Through a series of disastrous events yesterday represented my only day off of the week so I wanted to ensure that it was a good day. It also marked the end of daughter's first week of High School so her survival certainly deserved some sort of celebration and what better way to celebrate than with a classic west coast meal of wild Sockeye on the grill.
Sockeye is my favourite variety of Pacific salmon for home cooking because it is rich in flavour but more readily available than Spring, or King as the Americans call them. The dark red flesh of Sockeye is so visually appealing and the high fat content means they are full of flavour and stand up well to the high heat of the grill. As is the case with most super premium ingredients I don't do much to Sockeye when grilling it, if it's whole fish I will salt and pepper the cavity and add some sliced lemon and maybe some aromatics such as fresh dill or, even better, chopped fennel. Last night's Sockeye came in the form of a fillet, incredibly on sale at Nesters Market on Main Street for $6.98 a pound, previously frozen but who cares.
I checked the fillet for pin bones and removed one or two with tweezers then seasoned with salt, pepper, lemon zest and a drizzle of extra virgin olive oil - that's it. I made a celery risotto while the grill got hot and then green beans were grilled before adding the salmon to a super hot grill. The fish was grilled for about three minutes per side to produce medium rare and served with the risotto and grilled beans, I really can't think of a better late summer west coast dinner and to add to the west coast feel we drank a lovely BC white wine recently purchased on our trip to the Okanagan.
The wine, a 2010 Viognier, was one of several white wines from Hillside Estate that impressed me during my tasting expedition on the Naramata bench. Hillside has been around since the 1980s, a virtual eternity in Okanagan wine terms, and has rarely received much in the way of "buzz" but the past three seasons of my tastings have showed a consistent improvement in the wines, particularly whites, though I still think the pricing is a bit ambitious. The 2010 Viognier sells for around $20 at the winery and is a very good representation of the variety, the wine has lots of peach fuzz, floral and honey notes in the nose and a slightly herbal, apricot/white peach flavour with a long finish and a big full mouth feel. Viognier is pretty forceful for a white wine and as such it was a great match to the rich grilled Sockeye. At $20+ a bottle it's hard for me to get overly enthusiastic about this wine but it is a very good example of Viognier, excellent with food and worth grabbing a bottle or two for "better than everyday" occasions.
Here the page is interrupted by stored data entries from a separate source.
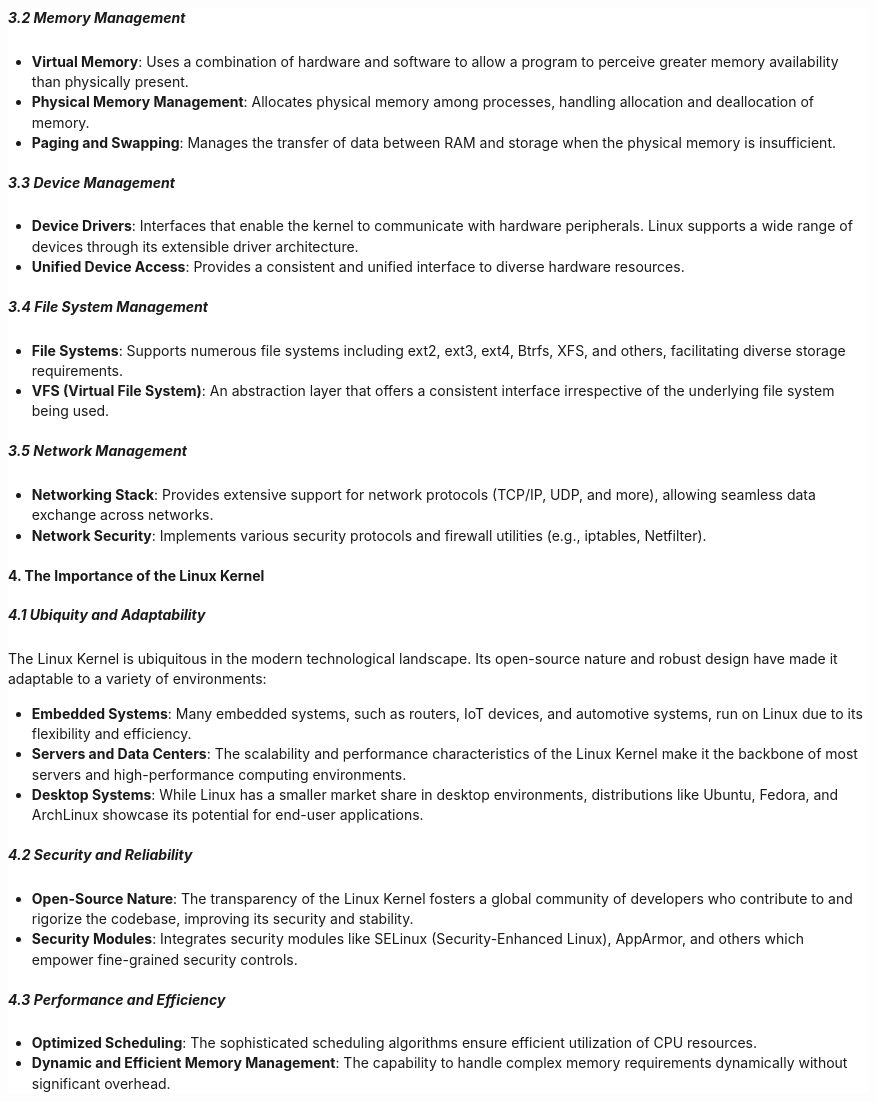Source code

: ##### 3.2 Memory Management

- **Virtual Memory**: Uses a combination of hardware and software to allow a program to perceive greater memory availability than physically present.
- **Physical Memory Management**: Allocates physical memory among processes, handling allocation and deallocation of memory.
- **Paging and Swapping**: Manages the transfer of data between RAM and storage when the physical memory is insufficient.

##### 3.3 Device Management

- **Device Drivers**: Interfaces that enable the kernel to communicate with hardware peripherals. Linux supports a wide range of devices through its extensible driver architecture.
- **Unified Device Access**: Provides a consistent and unified interface to diverse hardware resources.

##### 3.4 File System Management

- **File Systems**: Supports numerous file systems including ext2, ext3, ext4, Btrfs, XFS, and others, facilitating diverse storage requirements.
- **VFS (Virtual File System)**: An abstraction layer that offers a consistent interface irrespective of the underlying file system being used.

##### 3.5 Network Management

- **Networking Stack**: Provides extensive support for network protocols (TCP/IP, UDP, and more), allowing seamless data exchange across networks.
- **Network Security**: Implements various security protocols and firewall utilities (e.g., iptables, Netfilter).

#### 4. The Importance of the Linux Kernel 

##### 4.1 Ubiquity and Adaptability

The Linux Kernel is ubiquitous in the modern technological landscape. Its open-source nature and robust design have made it adaptable to a variety of environments:

- **Embedded Systems**: Many embedded systems, such as routers, IoT devices, and automotive systems, run on Linux due to its flexibility and efficiency.
- **Servers and Data Centers**: The scalability and performance characteristics of the Linux Kernel make it the backbone of most servers and high-performance computing environments.
- **Desktop Systems**: While Linux has a smaller market share in desktop environments, distributions like Ubuntu, Fedora, and ArchLinux showcase its potential for end-user applications.

##### 4.2 Security and Reliability

- **Open-Source Nature**: The transparency of the Linux Kernel fosters a global community of developers who contribute to and rigorize the codebase, improving its security and stability.
- **Security Modules**: Integrates security modules like SELinux (Security-Enhanced Linux), AppArmor, and others which empower fine-grained security controls.

##### 4.3 Performance and Efficiency

- **Optimized Scheduling**: The sophisticated scheduling algorithms ensure efficient utilization of CPU resources.
- **Dynamic and Efficient Memory Management**: The capability to handle complex memory requirements dynamically without significant overhead.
The weight and spice of the wine would also make it a nice accompaniment to spicier fare such as jambalaya or, of course, fish tacos.
It appears that summer is going to stay with us for a while longer as the weather forecasts are calling for continued sunshine and temperatures in the 20 degree range so hopefully we won't put the grill away until October, but if we do it was certainly a pleasure to sneak in one more helping of Sockeye on the Weber before the oven gets put back to use.